Thank you, Mr. Chair.
In light of the fact that we're going to be putting forward a number of these, I'd like to address the issue broadly speaking, which Mr. Fraser did in his remarks.
I would say first of all that part of the problem with this bill in terms of hybridization is the fact that the government simply took a whole series of offences without consideration to any one of those offences and said, “We're hybridizing them.” Basically, with a few exceptions, if the maximum sentence is 10 years, they're going to be hybridized. That is not a well-thought-out process.
With respect to the issue of flexibility—Crown flexibility—no witness that I heard could explain how this would address the issue of Jordan in addressing the backlog. We heard evidence that 99.6% of criminal cases are already before provincial courts. As Mr. Rankin mentioned, the effect of hybridization, as witness after witness conceded, would be of course to download more cases onto provincial courts. For the most part, that's where summary conviction offences are dealt with.
Of course, from the standpoint of the timeline in Jordan, instead of 30 months you're now dealing with 18 months for matters within provincial courts. We also heard evidence that in fact not only are you downloading cases onto provincial courts, but in terms of the prospect of cases being thrown out due to delay based upon the timeline set in Jordan, whereby delay is deemed presumptively unreasonable, the risk would increase, not decrease.
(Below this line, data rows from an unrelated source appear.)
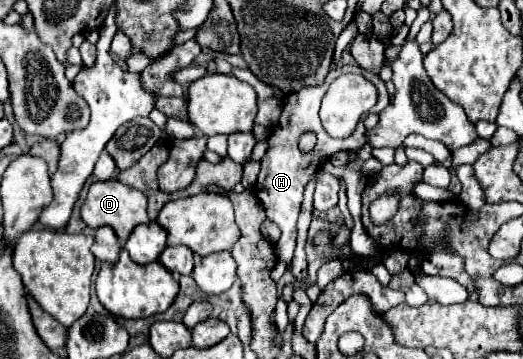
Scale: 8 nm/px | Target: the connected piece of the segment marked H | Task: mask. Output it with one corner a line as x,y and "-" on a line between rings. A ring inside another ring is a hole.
345,65
345,67
337,67
337,69
329,71
329,75
327,75
323,85
319,85
319,87
303,87
301,91
291,93
287,99
283,99
285,103
283,103
283,113
279,117
279,123
273,127
271,135
267,137
269,149
267,149
265,157
261,159
261,171
259,171
255,187
257,187
257,197
259,197
261,205
265,207
267,217
271,221
275,221
279,225
279,229
281,229
281,237
277,241
277,247
279,247
279,259
285,261
285,263
289,263
293,259
295,223
297,223
297,215
299,215
299,209
301,209
301,203
303,203
303,191
309,185
311,177
319,171
323,159
329,159
335,153
345,151
345,149
361,149
365,145
365,127
363,127
363,123
359,123
355,133
351,137
343,139
343,141
335,141
335,139
329,137
329,145
327,145
327,133
321,127
321,121
319,121
319,115
317,115
321,97
325,95
325,89
331,85
333,79
337,79
343,73
361,73
361,75
369,77
369,81
377,87
377,95
379,95
379,101
373,107
373,113
379,113
379,111
385,109
385,105
389,103
389,95
387,95
385,83
377,75
371,75
365,69
361,69
361,67
-
303,131
315,131
315,135
317,135
317,145
315,145
315,149
311,153
301,153
297,149
297,139
299,139
299,135

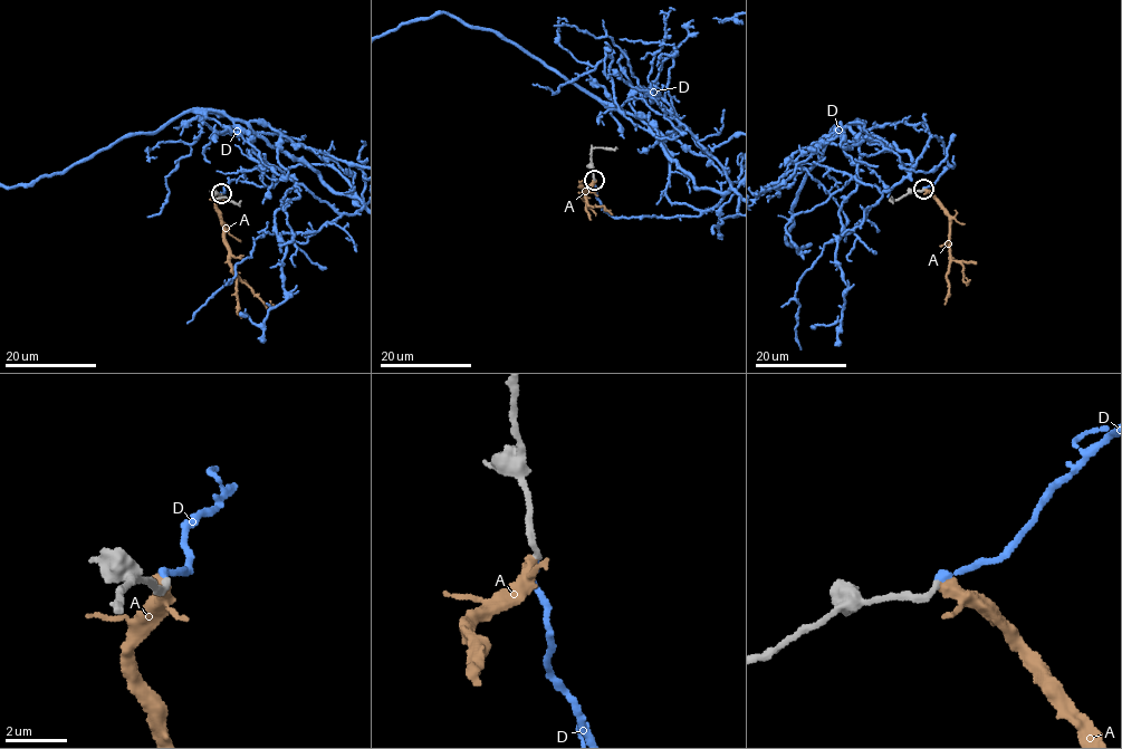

Finally, Mr. Chair, with respect to Mr. Fraser's point about sentencing principles, obviously this bill is not changing the law around sentencing principles. It is changing the sentence, the maximum sentence that a judge could provide for, in a very dramatic way—from 10 years to a maximum of two years less a day, without any transparency and without any accountability in terms of understanding why one case might be brought down to a summary offence and another an indictable offence. That was another substantive issue that was raised about the issue of transparency and the lack of it as a result of these changes.